Пока что я повернулся на бок, закрыл глаза и стал думать о своём рассказе, начатом ещё за неделю до отъезда. Потом я задремал, а когда снова открыл глаза, оказалось, что уже десять часов, что я проспал всё утро.
Занавески были отдернуты; в окно ярко светило солнце. Постель Гэутэгына была аккуратно убрана, а сам он сидел внизу и беседовал с нашими соседями по купе.
Соседи с трудом говорили по-русски, мы заметили это ещё вчера, при посадке. Мы с Гэутэгыном и со всей компанией, которая нас провожала, явились на вокзал за полчаса до отхода поезда. Бросили чемоданы на свои полки, вернулись на перрон и стояли там, разговаривали с друзьями. К проводнице подошла пара - мужчина лет пятидесяти и женщина лет сорока, очень миловидная. Протягивая билеты, мужчина спросил:
- Жесткий-купированный?
Он произнес это слитно, как одно слово. Проводница быстро проверила билеты, вернула их, отметила места в своем списочке и сказала:
- Да, да, купированный. Проходите, пожалуйста.
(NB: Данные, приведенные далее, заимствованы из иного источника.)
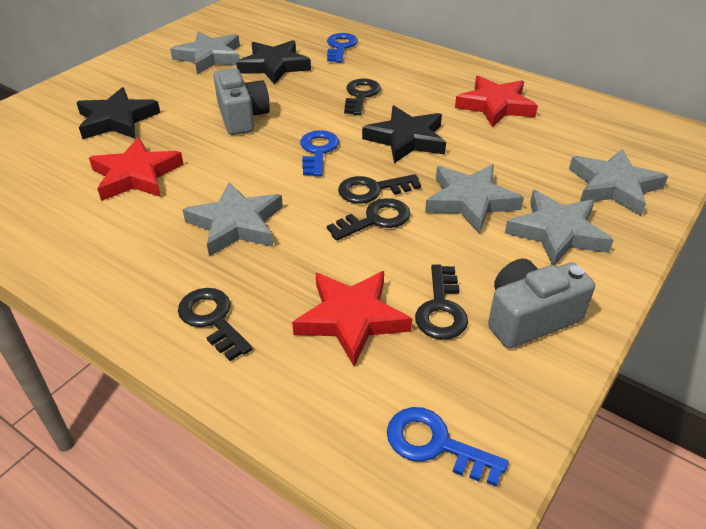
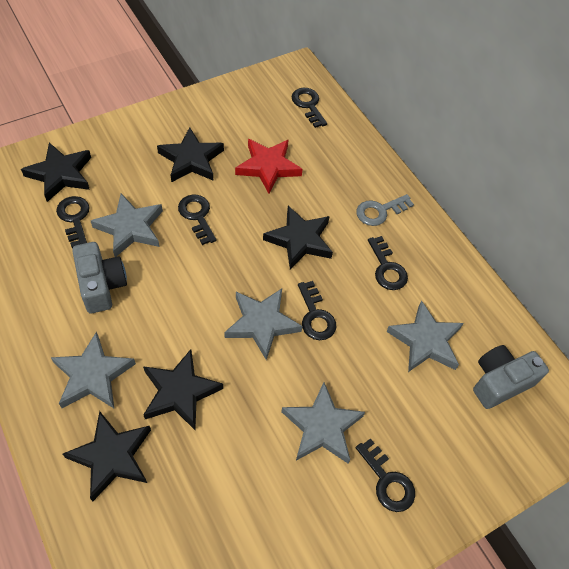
black key: [178,288,253,361] [327,198,410,241] [338,174,421,204] [344,79,381,115] [415,264,468,340] = 5 -> [56,196,89,248] [178,194,217,245] [291,88,327,128] [298,281,336,340] [356,438,415,512] [368,236,408,290] = 6
black star: [76,87,160,139] [236,40,311,84] [362,106,446,163] = 3 -> [21,143,91,202] [63,411,151,502] [143,349,223,430] [157,127,224,183] [263,206,333,270] = 5
blue key: [300,130,339,176] [327,33,358,63] [387,407,508,487] = 3 -> none = 0
grey key: none = 0 -> [356,194,414,226] = 1
red star: [89,137,184,201] [292,271,412,366] [455,76,538,127] = 3 -> [235,139,303,194] = 1

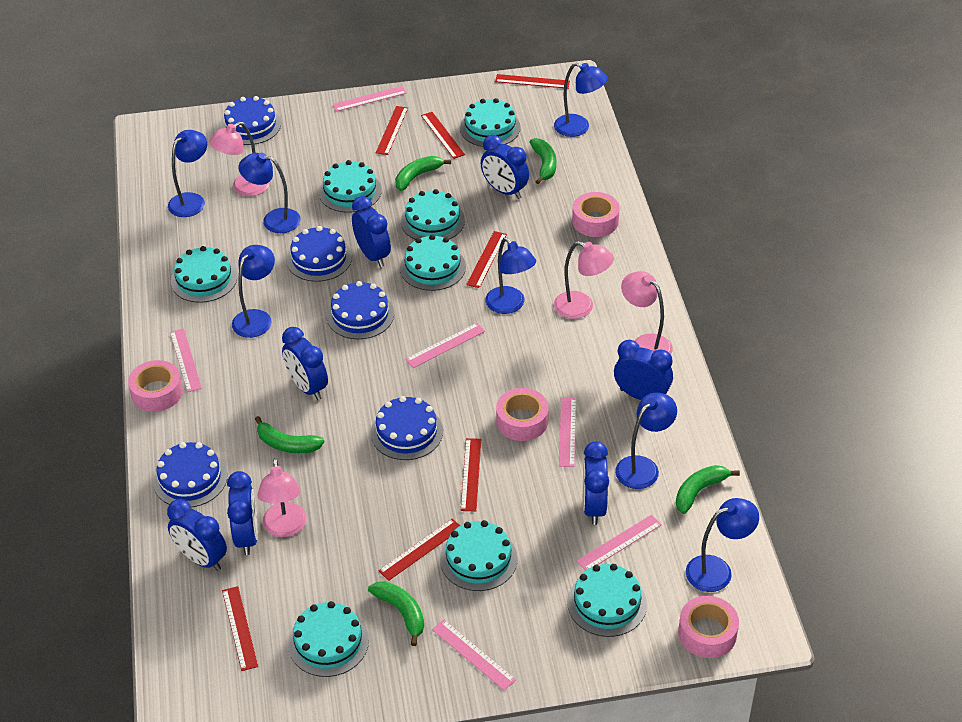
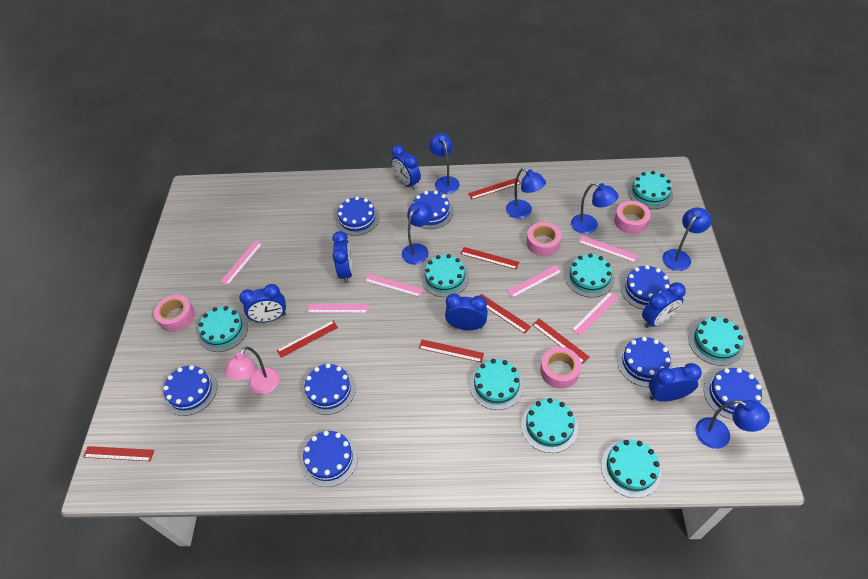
blue cake: [153,442,228,508] [221,96,281,145] [286,226,352,282] [327,281,394,339] [371,396,443,460] = 5 -> [163,365,217,416] [301,431,358,487] [303,364,356,415] [336,197,379,236] [413,191,453,229] [617,337,672,387] [621,265,670,310] [704,368,762,420] = 8
blue clock: [167,499,227,571] [227,471,258,555] [282,327,328,400] [352,196,391,267] [480,135,529,199] [583,441,609,525] [614,340,673,400] = 7 -> [239,284,286,322] [332,231,353,283] [391,145,421,190] [445,294,488,330] [642,282,686,328] [649,363,702,402] = 6
blue lamp: [168,130,207,217] [232,245,275,338] [238,153,301,233] [485,237,536,314] [554,63,608,137] [615,393,677,489] [686,498,759,592] = 7 -> [402,202,433,265] [429,133,459,194] [506,168,546,219] [571,182,619,234] [662,207,712,271] [695,400,770,449] = 6
green banana: [255,416,325,453] [368,581,424,646] [395,156,451,191] [530,138,556,184] [676,465,740,514] = 5 -> none = 0
pink lamp: [209,122,269,196] [257,458,307,537] [554,241,614,319] [621,271,673,354] = 4 -> [224,346,280,394] = 1

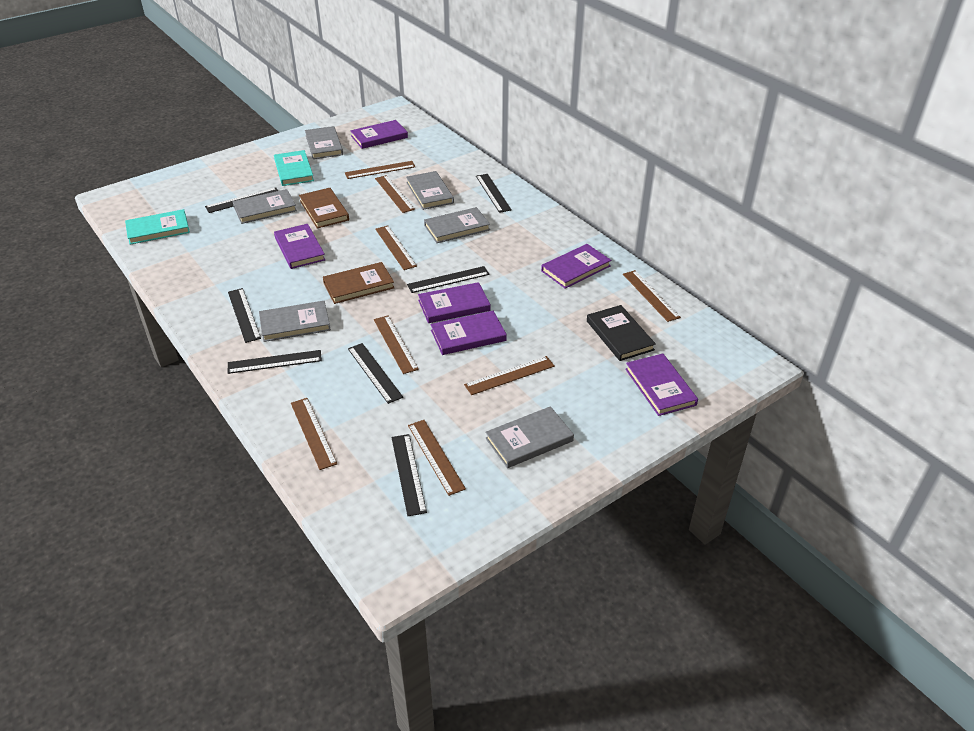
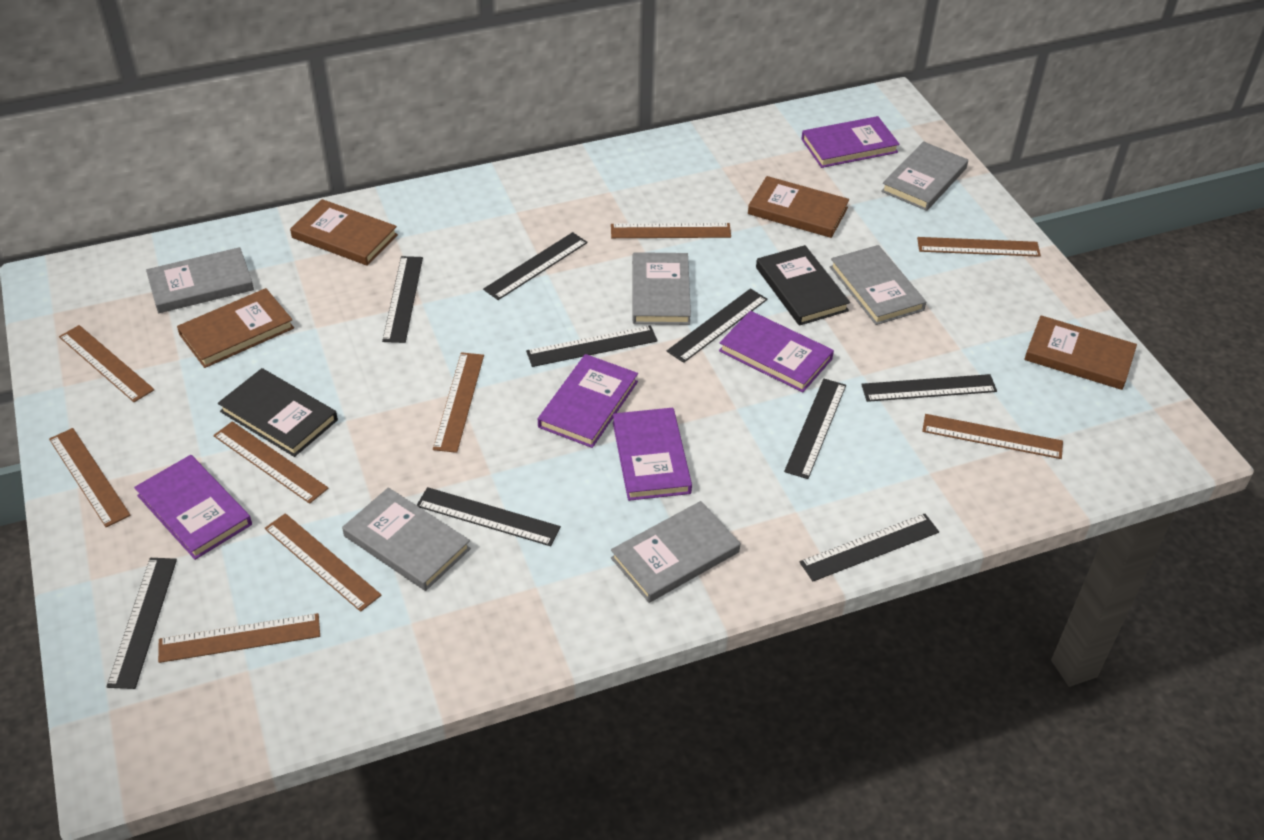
black book: [587,305,656,361] = 1 -> [218,368,338,457] [756,245,850,326] = 2
black ruler: [205,187,278,213] [228,288,261,343] [228,350,322,374] [348,343,403,404] [391,434,427,516] [407,266,490,293] [476,174,512,213] = 7 -> [107,558,177,689] [382,256,423,343] [417,487,561,546] [483,232,588,300] [526,325,658,367] [667,288,767,363] [784,379,846,479] [800,513,939,582] [861,374,997,402] = 9
brown book: [299,188,349,228] [323,262,395,304] = 2 -> [177,288,294,368] [290,199,398,266] [748,176,849,238] [1024,315,1137,390] = 4
brown ruler: [291,398,337,470] [345,161,416,179] [374,316,419,374] [375,175,415,213] [375,226,417,270] [408,420,466,496] [464,356,555,395] [623,270,681,322] = 8 -> [49,428,131,527] [59,325,154,402] [158,613,320,663] [213,421,328,504] [265,513,381,612] [433,352,484,453] [611,223,731,238] [917,237,1041,257] [922,414,1063,459] = 9
purple book: [274,224,325,269] [350,120,408,149] [418,282,490,323] [431,311,507,355] [541,244,611,289] [625,354,698,416] = 6 -> [134,455,252,560] [538,354,638,448] [613,408,692,501] [719,311,834,392] [801,116,900,168] = 5
turquoise book: [125,209,190,245] [274,150,314,186] = 2 -> none = 0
Ваши места в третьем купе.
В произношении пассажира, в покрое его костюма и светло-серого дорожного плаща его спутницы, в пестрых наклейках на чемодане, который нёс за ними носильщик, - во всём этом чувствовалось что-то непривычное.
- Иностранцы, наверно, - сказал Гэутэгын.
Трое ребят, которые нас провожали, - это были, собственно, друзья Гэутэгына, студенты Московского университета. Он с ними подружился ещё во время зимних каникул, они тогда вместе ходили на лыжах по Карельскому перешейку. Утром, когда мы приехали из Ленинграда, Гэутэгын позвонил своим московским друзьям, и мы встретились.
Мы всей компанией стояли на перроне до самого отхода поезда, потом, уже с площадки, что-то кричали провожающим, потом, когда поезд пошел быстрее, махали им шляпами. И мы совсем забыли об этой паре с пестрым от наклеек чемоданом, пока не вернулись на свои места. Оказалось, что мы едем в одном купе, что они - наши соседи до самого Хабаровска.